Task description: In the passage on volcanic carbon dioxide and the Suess Effect, reproduce the part that starts at the words "As you can see, volcanic" and ends after the words "any actual measurement.".

Page:
------
As you can see, volcanic systems are diverse and unpredictable. They cannot be statistically second-guessed for the same reason that lottery numbers cannot be statistically second-guessed. This in itself raises serious doubt concerning the reliability of volcanic carbon dioxide emission estimates. This is especially problematic when significant elements of the estimates, such as passive submarine volcanic emission, all active volcanic emission, and at least 96% of passive subaerial emissions, are based on statistical assumptions rather than on any actual measurement.
3.0 Abusing Doctor Suess: Pulling the Cat out of the Hat
So far, the evidence presents the rather tantalizing implication that volcanogenic CO2 emission is a significant if not dominant contributor to atmospheric CO2 levels. The next logical step for those trying to prove that the CO2 rise is anthropogenic is to find a signature to fingerprint anthropogenic CO2 as separate from all other sources of CO2. The research of one Harmon Craig, first submitted for publication on ISO:1953-Apr-20, found that 13C & 14C are enriched in carbonates. Harmon Craig discusses the carbon dating errors that can be introduced by natural isotopic fractionation, along with other processes (Craig, 1954). While Rankama (1954), suggests that 13C depletion is characteristic of biogenic sources, Craig (1954) goes so far as to suggest the use of 13C as a tracer for 14C. This becomes the subject of research by Hans E. Suess into the contamination of 14C dates by variations in normal atmospheric 14C, which quantified the effect of processes discussed by Craig (1954). Part of Suess’ explanation of his own results was seized upon as a way to fingerprint fossil fuel CO2because fossil fuels, being too old to contain measurable amounts of this cosmogenic isotope, will deplete atmospheric concentrations of14C when burned. In Cleveland & Morris (2006, p. 427) Hans Suess and the Suess Effect, used to account for contamination of radiocarbon dates by various phenomena, are given the following entries:
Suess, Hans 1909-1993, U.S Chemist who developed an improved method of carbon-14 dating and used it to document that the burning of fossil fuels had a profound influence on the earth’s stocks and flows of carbon. (Fossil fuels are so ancient that they contain no C-14.)
Suess Effect Climate Change. a relative change in the ratio of C-14/C or C- 13/C for a carbon pool reservoir; this indicates the addition of fossil fuel CO2 to the atmosphere.
However, this is only half of the explanation offered by Suess. In Suess (1955, p. 415) we read:
The decrease can be attributed to the introduction of a certain amount of C14-free CO2 into the atmosphere by artificial coal and oil combustion and to the rate of isotopic exchange between atmospheric CO2 and the bicarbonate dissolved in the oceans.
------
Collected data
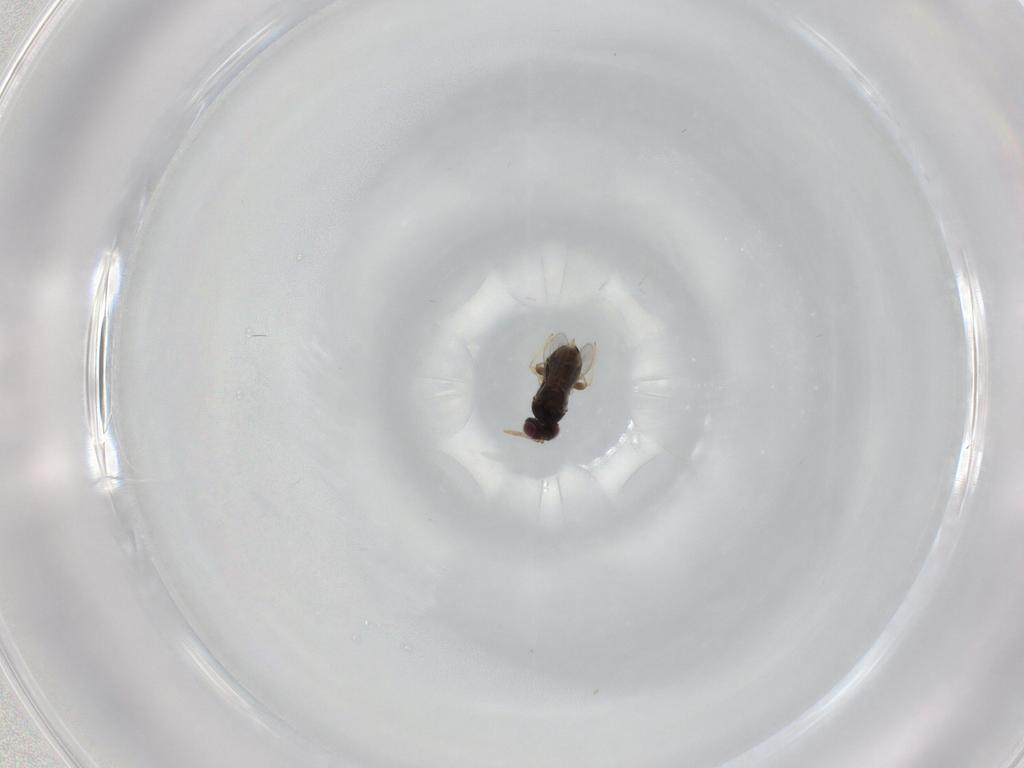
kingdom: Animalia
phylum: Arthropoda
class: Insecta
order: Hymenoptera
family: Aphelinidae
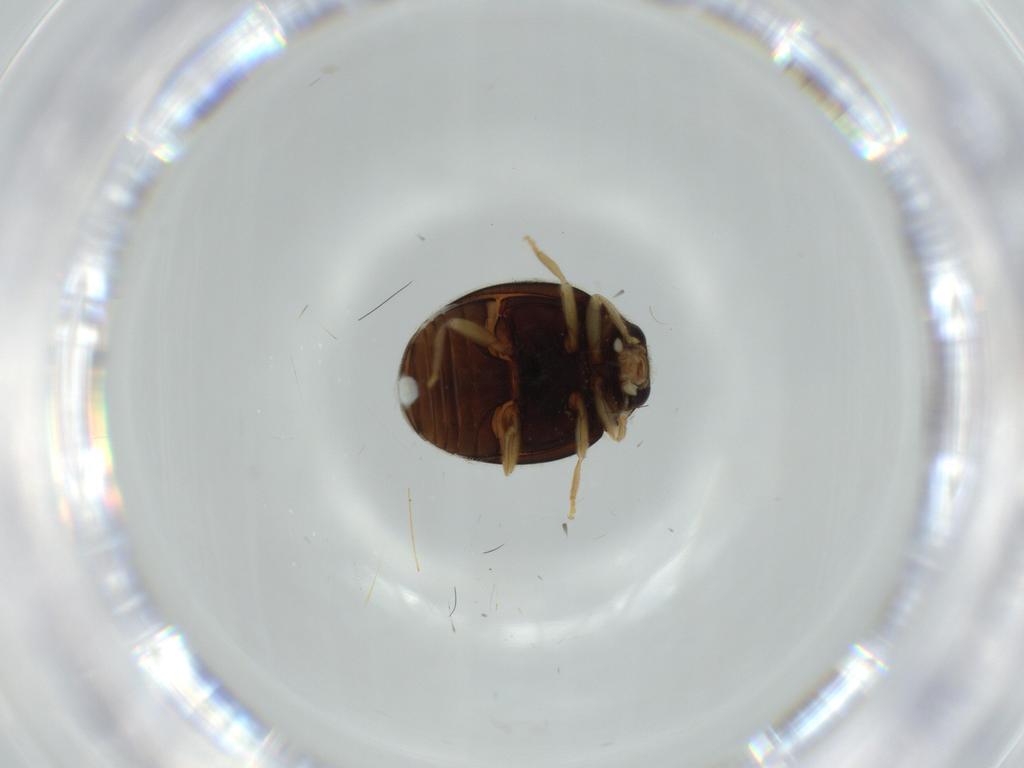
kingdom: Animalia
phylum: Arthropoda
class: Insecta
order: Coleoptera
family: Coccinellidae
------
Solution to the exercise:
As you can see, volcanic systems are diverse and unpredictable. They cannot be statistically second-guessed for the same reason that lottery numbers cannot be statistically second-guessed. This in itself raises serious doubt concerning the reliability of volcanic carbon dioxide emission estimates. This is especially problematic when significant elements of the estimates, such as passive submarine volcanic emission, all active volcanic emission, and at least 96% of passive subaerial emissions, are based on statistical assumptions rather than on any actual measurement.